In recent weeks, Chinese AI startup Deepseek has shown that cutting-edge AI development doesn't require massive budgets, putting pressure on established AI labs. Meta CEO Mark Zuckerberg is doubling down on AI investments.
Deepseek's latest model shows just how efficient AI development can be. Their Deepseek-V3 language model performs on par with the world's leading AI systems, but cost just $5.6 million to train - a tiny fraction of what larger companies typically spend.
Deepseek-V3 needed only 2.78 million GPU hours of training time, while Meta's smaller Llama-3 model (with 405 billion parameters) required about eleven times that amount. The company followed up with Deepseek-R1, a reasoning model that matches OpenAI's o1 - something Meta hasn't even released yet.
Meta responds with major expansion plans
Zuckerberg took to Facebook recently to outline his company's response. In 2025, Meta aims to develop an AI assistant that can serve more than a billion people, upgrade Llama 4 to compete with the best models available, and create an "AI engineer" to help with its research and development. "This will be a defining year for AI," Zuckerberg wrote.
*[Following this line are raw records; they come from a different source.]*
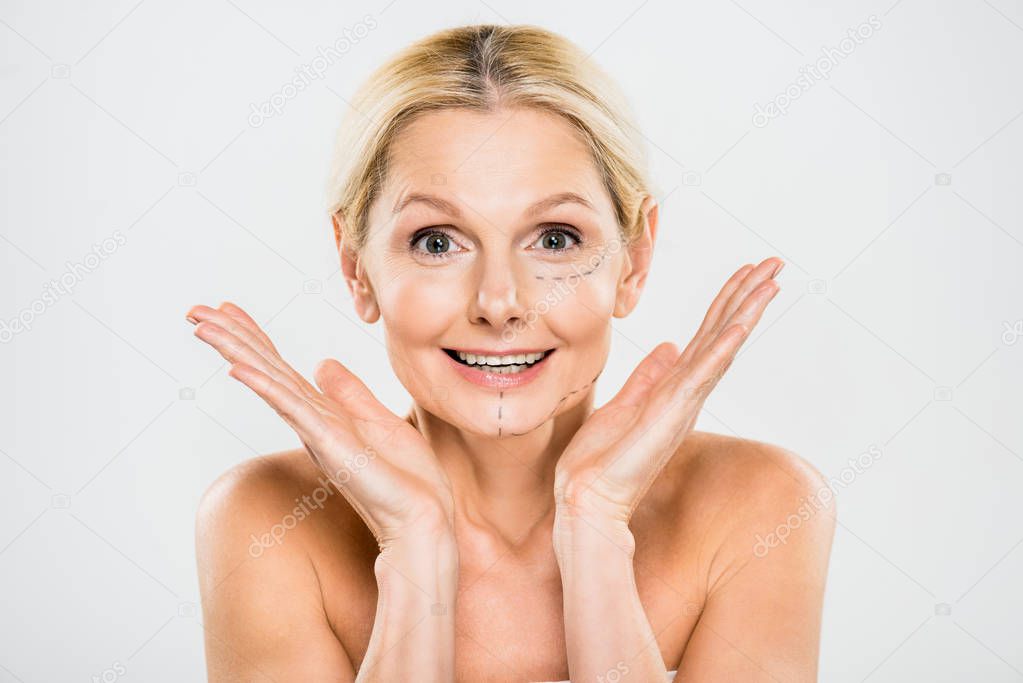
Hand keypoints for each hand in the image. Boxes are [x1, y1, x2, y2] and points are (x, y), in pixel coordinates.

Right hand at [185, 302, 454, 545]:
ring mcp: (316, 432)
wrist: (425, 519)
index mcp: (322, 415)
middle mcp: (311, 422)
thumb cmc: (407, 479)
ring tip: (202, 326)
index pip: (281, 369)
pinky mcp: (330, 444)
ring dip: (236, 352)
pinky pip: (292, 408)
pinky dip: (265, 386)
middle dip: (231, 338)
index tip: (226, 309)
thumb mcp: (379, 421)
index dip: (254, 338)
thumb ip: (349, 394)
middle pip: (265, 369)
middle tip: (194, 310)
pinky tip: (239, 367)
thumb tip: (323, 364)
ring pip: (270, 381)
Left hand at [553, 257, 783, 523]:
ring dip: (746, 312)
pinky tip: (741, 323)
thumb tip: (669, 346)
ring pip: (721, 347)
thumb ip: (647, 376)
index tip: (747, 273)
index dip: (727, 303)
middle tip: (775, 263)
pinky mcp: (672, 413)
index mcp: (674, 389)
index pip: (706, 337)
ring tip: (771, 280)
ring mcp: (683, 402)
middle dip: (747, 297)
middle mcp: (686, 393)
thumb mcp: (623, 405)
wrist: (586, 498)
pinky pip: (703, 373)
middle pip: (722, 334)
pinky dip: (723, 347)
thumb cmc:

To support these goals, Meta is building a massive data center that will use more than two gigawatts of power. The company plans to bring online about one gigawatt of computing power and over 1.3 million GPUs in 2025 alone, backed by investments of $60-65 billion and significant team expansion.
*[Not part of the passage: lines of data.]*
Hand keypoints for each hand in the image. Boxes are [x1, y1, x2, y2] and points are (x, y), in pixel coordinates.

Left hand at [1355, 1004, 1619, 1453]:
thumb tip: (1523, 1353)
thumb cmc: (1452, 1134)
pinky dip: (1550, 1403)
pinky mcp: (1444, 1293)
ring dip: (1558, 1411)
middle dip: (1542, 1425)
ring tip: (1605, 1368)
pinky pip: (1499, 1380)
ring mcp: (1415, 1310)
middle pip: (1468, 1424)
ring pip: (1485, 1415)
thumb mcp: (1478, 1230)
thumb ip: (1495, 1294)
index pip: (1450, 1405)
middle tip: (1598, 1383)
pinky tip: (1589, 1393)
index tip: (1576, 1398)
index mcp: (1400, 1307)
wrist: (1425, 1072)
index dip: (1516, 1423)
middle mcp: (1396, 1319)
Meta's AI chief researcher Yann LeCun sees Deepseek's success as a win for open source rather than a sign of Chinese dominance. He points out that Deepseek built on openly available research and profited from it, but also contributed new ideas others can build on. "This is the power of open research and open source," LeCun says. He praised their V3 model as "excellent" when it launched in late 2024.
"It started with Deepseek-V3"
According to an anonymous post on Teamblind, a forum for verified Big Tech employees, Meta's AI department is feeling the pressure. The post claims Deepseek-V3 has already outperformed Meta's unreleased Llama-4 in benchmarks, leading to concerns about the department's high operating costs when a relatively unknown Chinese company can achieve better results on such a tight budget, pointing out that a single department head's salary exceeds Deepseek's entire training budget. Deepseek's R1 reasoning model is causing even more headaches for the team.
The post suggests Meta's engineers are working frantically to analyze and adopt Deepseek's technology. It criticizes how Meta's AI division, originally meant to be small and technically focused, has grown bloated as employees rushed to join the AI trend.
The timing of both Zuckerberg's and LeCun's public statements, both appearing almost at the same time, suggests that they have decided internally to indirectly respond to these rumors and the social media conversations they have sparked.